The role of nucleus accumbens (NAcc) glutamate (GLU) and D(1) dopamine (DA) receptor activation in the expression of locomotor sensitization to amphetamine (AMPH) was investigated in rats. Rats were preexposed to either AMPH or saline, and 2 weeks later their locomotion was assessed after a microinjection into the NAcc of the selective glutamate reuptake blocker l-trans-pyrrolidine-2,4-dicarboxylic acid (PDC) (10 nmol per side), the D(1)-like DA receptor agonists SKF82958 (2.4 nmol per side) and SKF38393 (3.1 nmol per side), the D(2)-like DA receptor agonist quinelorane (3.1 nmol per side), or AMPH (6.8 nmol per side). All compounds other than quinelorane increased locomotion when infused into the NAcc.
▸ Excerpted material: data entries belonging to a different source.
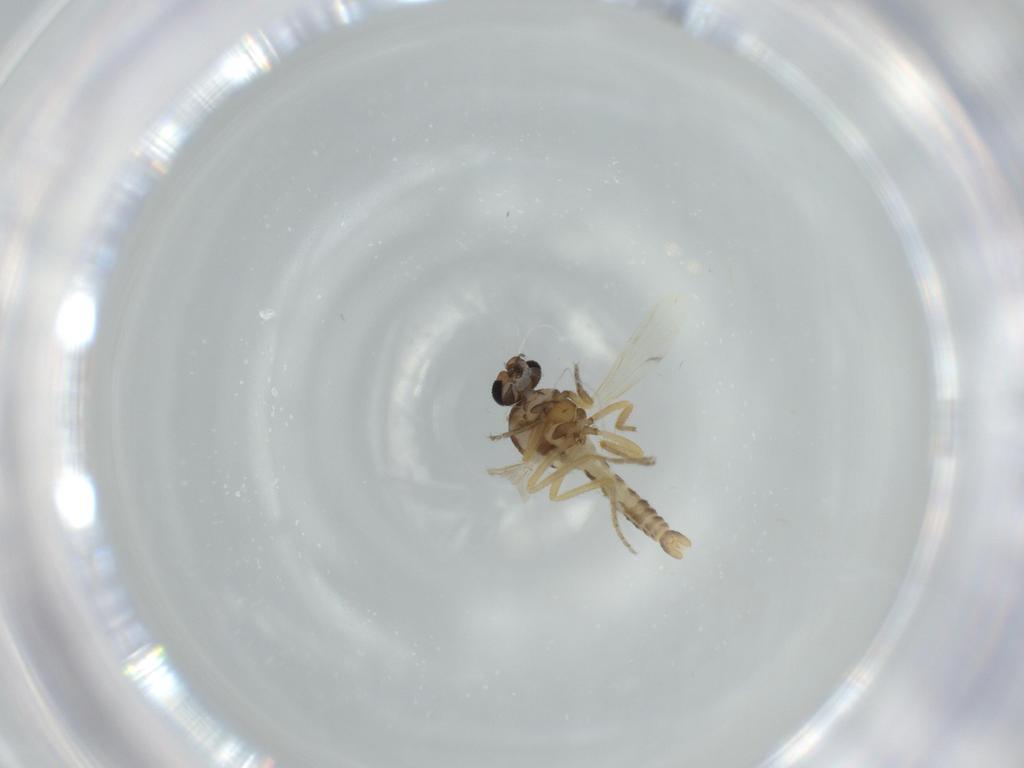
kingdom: Animalia
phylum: Arthropoda
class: Insecta
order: Diptera
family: Ceratopogonidae
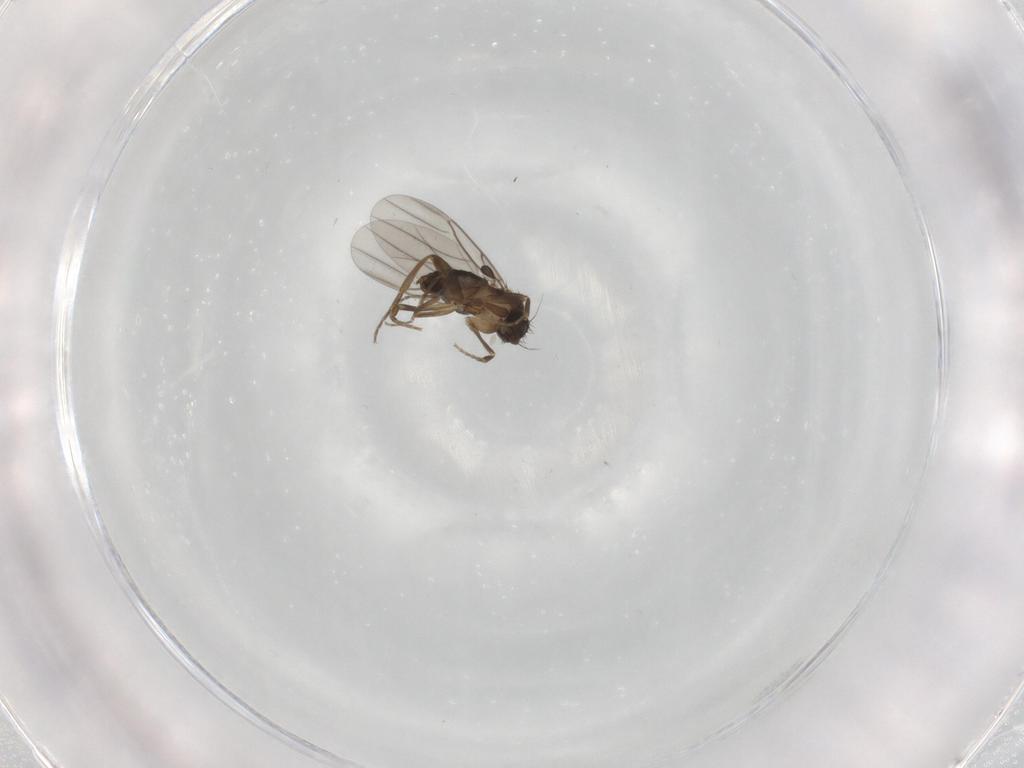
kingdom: Animalia
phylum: Arthropoda
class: Insecta
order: Diptera
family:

Only AMPH, however, produced enhanced locomotion in AMPH relative to saline-preexposed rats. When additional rats were tested after NAcc infusions of PDC together with either SKF82958 or quinelorane, enhanced locomotion was observed in AMPH relative to saline-preexposed rats after NAcc PDC + SKF82958. These results suggest that in the NAcc, increased GLU neurotransmission and activation of D(1) DA receptors, neither of which is by itself sufficient, together contribute to the expression of locomotor sensitization by AMPH. They stress, with other findings, the importance of GLU-DA interactions in the NAcc not only in the generation of acute stimulant drug effects but in sensitized responding to these drugs as well.